Australia Golf Swinging Through the SandbeltIn this Nov. 18, 2011, file photo Tiger Woods hits an approach shot to the fourth hole during the second round of the Presidents Cup golf tournament at Royal Melbourne Golf Course, in Melbourne, Australia. Woods will captain the U.S. team at this year's Presidents Cup as Royal Melbourne golf course will host the Presidents Cup in December for the third time, and is where the International Team won its only previous tournament against the United States in 1998. ( AP Photo/Andrew Brownbill, File)
Former Australian and European Tour professional Michael Clayton reckons he's played Melbourne's so-called sandbelt courses about 1,000 times.
The eight courses feature bunkers sculpted out of sand, pristine greens and fairways unlike any others. They are most often praised by pros who have played them, with Royal Melbourne and Metropolitan, where Clayton is a member, generally regarded as the pick of the bunch.
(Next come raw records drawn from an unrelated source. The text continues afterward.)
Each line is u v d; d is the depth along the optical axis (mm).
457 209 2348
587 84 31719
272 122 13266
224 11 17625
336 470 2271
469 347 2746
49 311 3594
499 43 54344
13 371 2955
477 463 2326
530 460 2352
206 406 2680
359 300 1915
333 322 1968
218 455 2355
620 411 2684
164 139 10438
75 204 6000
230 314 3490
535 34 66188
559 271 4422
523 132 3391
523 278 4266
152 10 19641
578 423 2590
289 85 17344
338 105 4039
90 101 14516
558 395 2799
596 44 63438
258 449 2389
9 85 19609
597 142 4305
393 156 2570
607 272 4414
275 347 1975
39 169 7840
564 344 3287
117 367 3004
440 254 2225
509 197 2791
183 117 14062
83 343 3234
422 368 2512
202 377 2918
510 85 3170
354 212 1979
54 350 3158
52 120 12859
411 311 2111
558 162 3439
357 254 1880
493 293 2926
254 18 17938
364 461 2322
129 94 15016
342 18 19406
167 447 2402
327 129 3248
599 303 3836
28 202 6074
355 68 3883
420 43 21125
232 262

Royal Melbourne will host the Presidents Cup in December for the third time — it's where the International Team won its only previous tournament against the United States in 1998.
"The sandbelt courses in Australia are among the best in the world and some of my favorites to play," Tiger Woods, who will captain the U.S. team and could play as well, said during a promotional visit to Melbourne.
Here are some other things to know about the sandbelt courses, and Royal Melbourne in particular.
"The bunkers, as much as anyone tries to copy, they never work," Clayton, known as 'Clayts' among his fellow pros and friends, said in an interview with The Associated Press.
The sandbelt courses are considered to be Royal Melbourne, Victoria, Metropolitan, Huntingdale, Commonwealth, Yarra Yarra, Kingston Heath and Peninsula. They are all close to one another — Victoria is across the road from Royal Melbourne — making it popular with tourists lucky enough to garner an invitation to even a few of the prized clubs. In this case, who you know means everything.
"Alister MacKenzie came down and built those shapes, the sand-faced bunker, and it worked so well," the Melbourne-born Clayton said. "They have a great bunch of difficult par-4s, a great group of mid-length par-3s from 140 and 170 yards. At least 20 world-class holes."
"They are the best group of courses in the world with New York and London. But if you were to pick out one thing, you would talk about those par-3s."
In 1931, two years before MacKenzie designed Augusta National in Georgia, home of the Masters, the British golf course architect designed the West Course at Royal Melbourne.
Richard Forsyth has been golf course superintendent at Royal Melbourne for 10 years. Before that, he spent 15 years at Metropolitan, where golfers who showed up for the 2001 World Match-Play Championship won by Steve Stricker said they often mistook the fairways for greens because of the immaculate growth from the sandy loam soil.
Asked if he pinches himself with his good fortune to have been in charge of two of the best sandbelt courses for so long, Forsyth says: "I often certainly believe that."
"Royal Melbourne is the most dramatic of the sandbelt courses with the sand dunes, the closest sand belt course to the bay and the beach, and the most rolling terrain," Forsyth said. "It also has the most dramatic elevation change."
Forsyth says the weather has been cooperating in the lead-up to the Presidents Cup, with above-average rainfall over recent months.
The Presidents Cup will feature a composite course at Royal Melbourne, which was first used 60 years ago to host the World Cup, then known as the Canada Cup.
It contains 12 holes from the West Course and six from the Alex Russell-designed East course. The composite course, which is the norm for major tournaments, includes what many believe to be the best of both courses. But logistically, it means golfers don't have to cross a busy road during their rounds.
Forsyth says they'll start paying extra attention to the holes on the composite course in mid-November.
"We try to consistently manage both courses, at same time, same level," he said. "To bring the two together is not a big shift."
The first 10 holes of the composite course are from the West course, followed by the six from the East, and closing with usual first and second holes from the West.
The Presidents Cup is set for Dec. 12-15. After its only loss in 1998, the American team won in a return to Royal Melbourne in 2011.
The International team will be led by Marc Leishman, Louis Oosthuizen, Adam Scott and Hideki Matsuyama, who have a combined 17 Presidents Cup appearances. The four newcomers to the event will be Abraham Ancer, Haotong Li, Cameron Smith and C.T. Pan.
Four captains' picks will be added. For the International team that will likely include Australian favorite Jason Day.
International captain Ernie Els said his team will try to overcome the odds to beat the Americans for only the second time in 21 years.
"People are not giving us much of a chance. I mean, the whole of the U.S. team is in the top 20," Els said. "We have one player in the top 20, and that's just the way it is. But somebody is going to win 15½ points, and at the end of the day, that's our aim."